Medicare Part D, which started to operate in 2006, is a benefit that provides part of the cost of prescription drugs for participating Medicare beneficiaries, who pay a premium that averages $338 per year, depending upon the provider chosen. Medicare Part D provides an average benefit of $1,517 per beneficiary. There were 32.3 million Medicare Part D beneficiaries in 2008.

In 2008, the total benefit cost including costs of adminstration for Medicare Part D was $49.3 billion. This was funded with $5 billion in premiums, $7.1 billion in transfers from state governments, and $37.3 billion of federal general fund revenues. The state government contribution to Medicare Part D approximates a part of the Medicaid expenses that the states were relieved of by the Medicare Part D program.

SSI

The Supplemental Security Income program is a means tested federal welfare program funded out of the general fund budget for the "needy aged, blind and disabled." This program has about 7.6 million beneficiaries, mostly low income Social Security beneficiaries, at a cost of $49 billion dollars a year. The cost of the SSI program is less than the pre-interest/pre-benefit taxation amount of the Social Security program's surplus.

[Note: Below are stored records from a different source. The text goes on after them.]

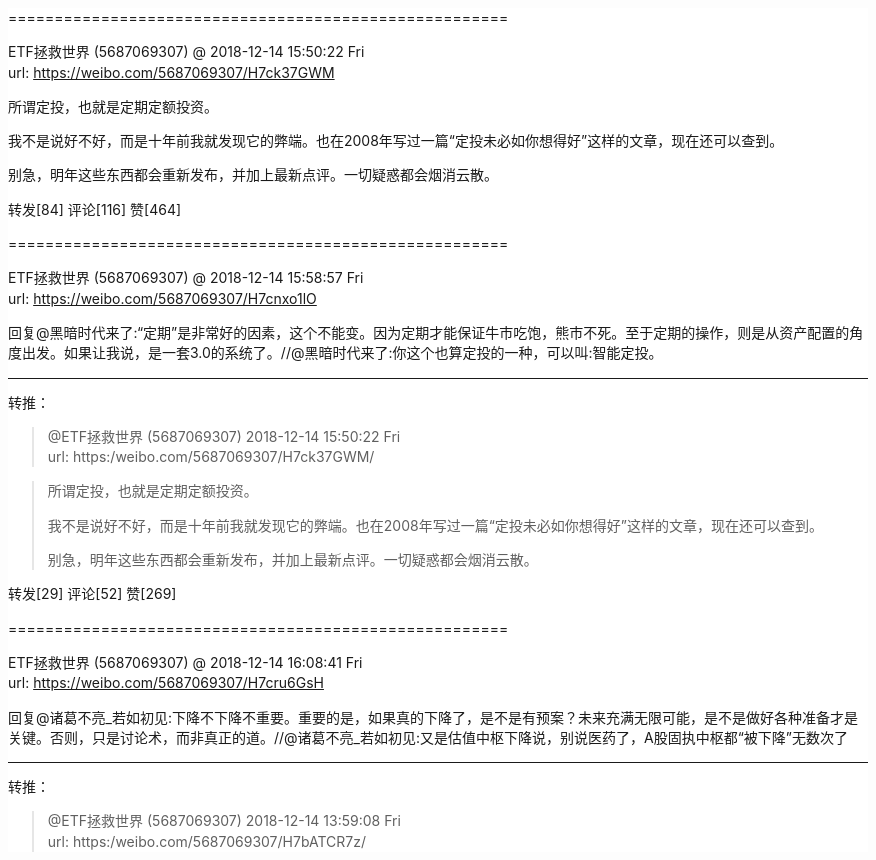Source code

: ======================================================






ETF拯救世界 (5687069307) @
2018-12-14 15:50:22 Fri  
url: https://weibo.com/5687069307/H7ck37GWM

所谓定投，也就是定期定额投资。

我不是说好不好，而是十年前我就发现它的弊端。也在2008年写过一篇“定投未必如你想得好”这样的文章，现在还可以查到。

别急，明年这些东西都会重新发布，并加上最新点评。一切疑惑都会烟消云散。 ​​​

转发[84]  评论[116]  赞[464] 

======================================================






ETF拯救世界 (5687069307) @
2018-12-14 15:58:57 Fri  
url: https://weibo.com/5687069307/H7cnxo1lO

回复@黑暗时代来了:“定期”是非常好的因素，这个不能变。因为定期才能保证牛市吃饱，熊市不死。至于定期的操作，则是从资产配置的角度出发。如果让我说，是一套3.0的系统了。//@黑暗时代来了:你这个也算定投的一种，可以叫:智能定投。

------------------------------------------------------
转推：
>  @ETF拯救世界 (5687069307)
>  2018-12-14 15:50:22 Fri  
>  url: https:/weibo.com/5687069307/H7ck37GWM/

>  所谓定投，也就是定期定额投资。
>  
>  我不是说好不好，而是十年前我就发现它的弊端。也在2008年写过一篇“定投未必如你想得好”这样的文章，现在还可以查到。
>  
>  别急，明年这些东西都会重新发布，并加上最新点评。一切疑惑都会烟消云散。 ​​​

转发[29]  评论[52]  赞[269] 

======================================================






ETF拯救世界 (5687069307) @
2018-12-14 16:08:41 Fri  
url: https://weibo.com/5687069307/H7cru6GsH

回复@诸葛不亮_若如初见:下降不下降不重要。重要的是，如果真的下降了，是不是有预案？未来充满无限可能，是不是做好各种准备才是关键。否则，只是讨论术，而非真正的道。//@诸葛不亮_若如初见:又是估值中枢下降说，别说医药了，A股固执中枢都“被下降”无数次了

------------------------------------------------------
转推：
>  @ETF拯救世界 (5687069307)
>  2018-12-14 13:59:08 Fri  
>  url: https:/weibo.com/5687069307/H7bATCR7z/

Samuelson's Social Security number doesn't include SSI, so we won't either, but it is linked to the Social Security program so I include it for completeness.

Medicaid

Medicaid accounts for about 17% of the combined expenditures for Social Security, SSI, Medicare and Medicaid. In the 2011 budget, that is about $149 billion of federal spending. The federal and state governments contribute roughly equal shares to the cost of the program.

Bottom Line

The bottom line breaks down roughly as follows:

Social Security and Medicare Part A:
* Net Federal Revenue $42 billion
* Taxes On Benefits Revenue $30 billion
* Trust Fund Interest Income $131

Medicare Parts B and C:
* Net Federal Revenue ($133.3 billion)
* Trust Fund Interest Income $3.5 billion

Medicare Part D
* Net Federal Revenue ($37.3 billion)

SSI (Not included in total, for informational purposes only).
* Net Federal Revenue ($49 billion)

Medicaid
* Net Federal Revenue ($149 billion)

Total Net Federal Cost (After Considering Trust Fund Interets Income And Taxes On Benefits, From Social Security, Medicare and Medicaid): $155.1 billion

The Total Net Revenue is about 10% of proposed total spending for 2011 on these programs. If one were to take 10% of the $20 trillion figure offered by Samuelson, you'd get $2 trillion.